(Stored data entries)
---+---
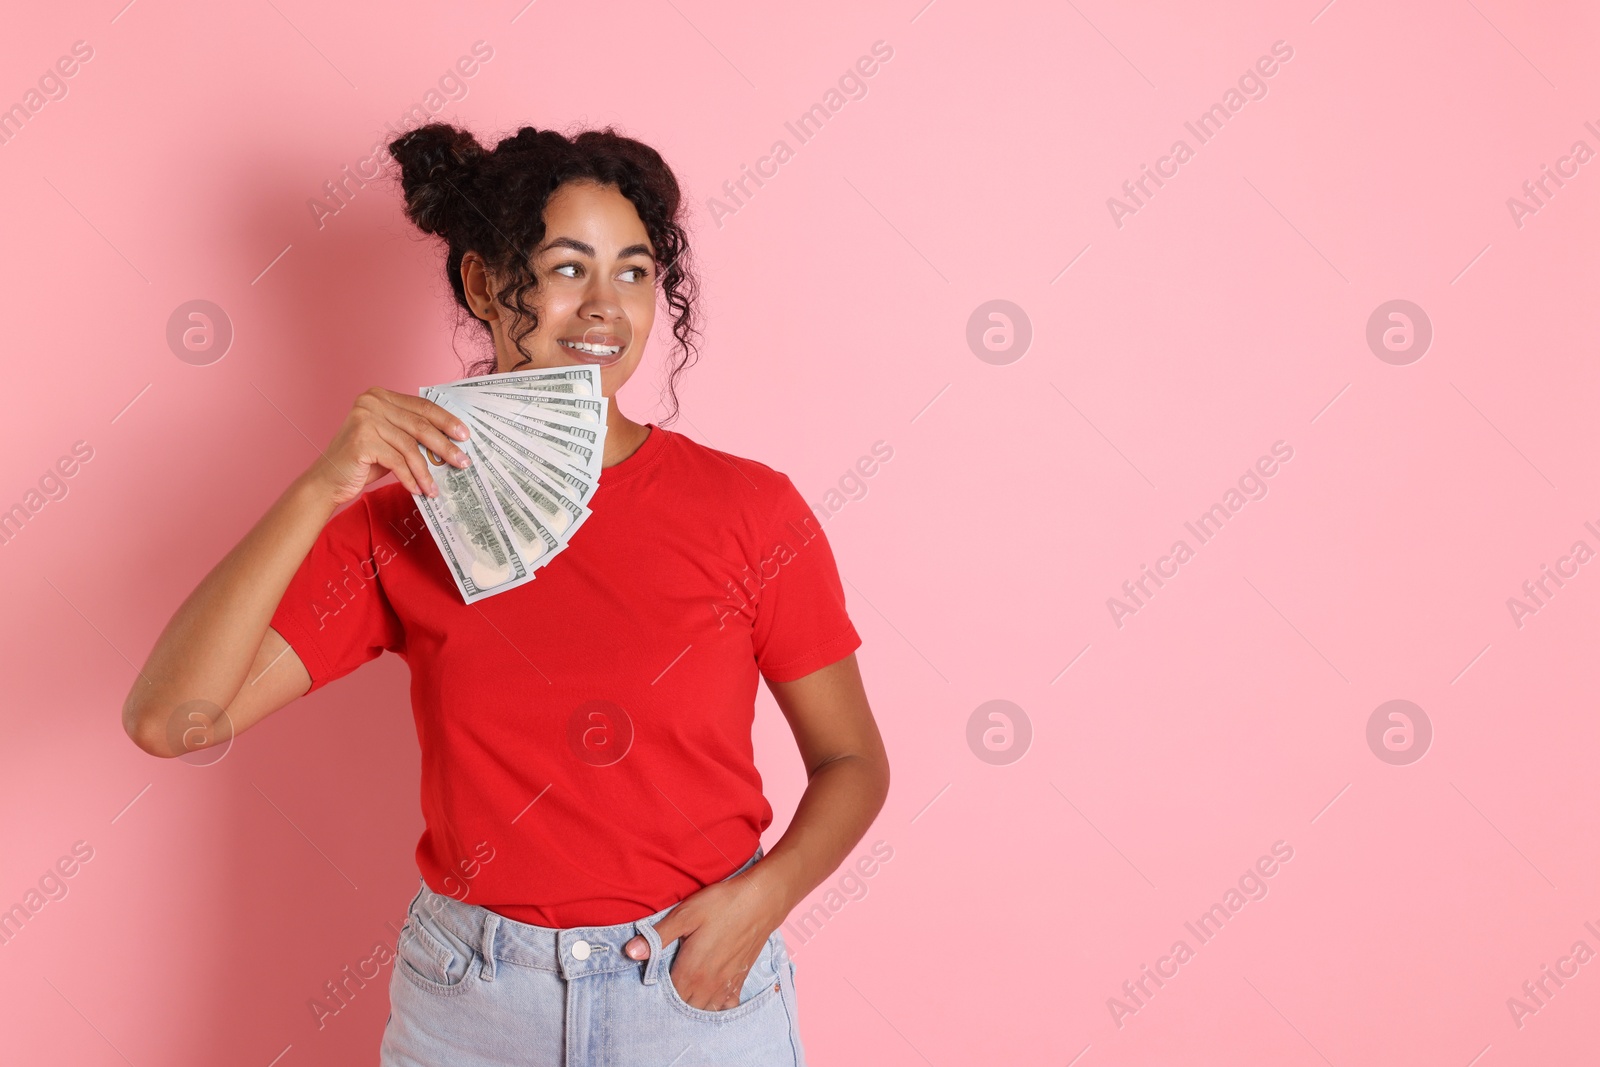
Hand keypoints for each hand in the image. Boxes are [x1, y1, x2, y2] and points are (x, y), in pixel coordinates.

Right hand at [308, 387, 471, 506]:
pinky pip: (397, 462)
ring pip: (410, 446)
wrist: (328, 480)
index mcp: (380, 396)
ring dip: (427, 470)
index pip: (422, 406)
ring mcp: (364, 419)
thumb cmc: (363, 461)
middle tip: (463, 461)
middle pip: (419, 425)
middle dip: (444, 445)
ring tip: (436, 487)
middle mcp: (371, 402)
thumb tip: (452, 441)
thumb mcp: (391, 441)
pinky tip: (419, 490)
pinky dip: (410, 478)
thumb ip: (412, 434)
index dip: (446, 421)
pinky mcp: (361, 440)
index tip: (465, 435)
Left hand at [623, 872, 786, 1010]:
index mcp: (692, 971)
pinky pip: (726, 1007)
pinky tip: (710, 998)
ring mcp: (726, 985)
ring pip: (704, 1010)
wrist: (761, 900)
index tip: (651, 982)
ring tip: (684, 992)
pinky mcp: (740, 980)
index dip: (657, 992)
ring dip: (693, 1006)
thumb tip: (630, 952)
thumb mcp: (685, 914)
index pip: (667, 997)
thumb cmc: (722, 904)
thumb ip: (658, 936)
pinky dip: (717, 1008)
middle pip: (684, 1007)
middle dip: (673, 1001)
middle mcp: (709, 984)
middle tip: (665, 985)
---+---
WORK ITEM >> Because the pictures are not wanted, retype only the text of every record, exactly as given.

SOLUTION TO THE EXERCISE >>
Hand keypoints for each hand in the image. Boxes are [x1, y1, x2, y2] and points are (x, y), in pixel coordinates.

Right hand at [308, 387, 471, 506]:
pinky pip: (397, 462)
ring pip: (410, 446)
wrist: (328, 480)
index mcp: (380, 396)
ring dip: (427, 470)
index pip: (422, 406)
ring mcp: (364, 419)
thumb cmc: (363, 461)
middle tip: (463, 461)
middle pip: (419, 425)
middle dip: (444, 445)
ring tip: (436, 487)
middle mcp: (371, 402)
thumb tip: (452, 441)
thumb mcp: (391, 441)
pinky tip: (419, 490)
pinky dip: (410, 478)
thumb ip: (412, 434)
index dip: (446, 421)
pinky mcp: (361, 440)
index tip: (465, 435)
Left hand at [623, 872, 786, 1010]:
index mcp: (692, 971)
pinky pip: (726, 1007)
pinky tip: (710, 998)
ring mcp: (726, 985)
ring pip: (704, 1010)
wrist: (761, 900)
index tip: (651, 982)
ring tip: (684, 992)
pinky mcp: (740, 980)
index dip: (657, 992)
ring dip: (693, 1006)
thumb tip: (630, 952)
thumb mcp: (685, 914)
index pip: (667, 997)
thumb cmc: (722, 904)
thumb ip: (658, 936)
pinky dip: (717, 1008)
middle pip: (684, 1007)
middle dip: (673, 1001)
middle mcp: (709, 984)
middle tip: (665, 985)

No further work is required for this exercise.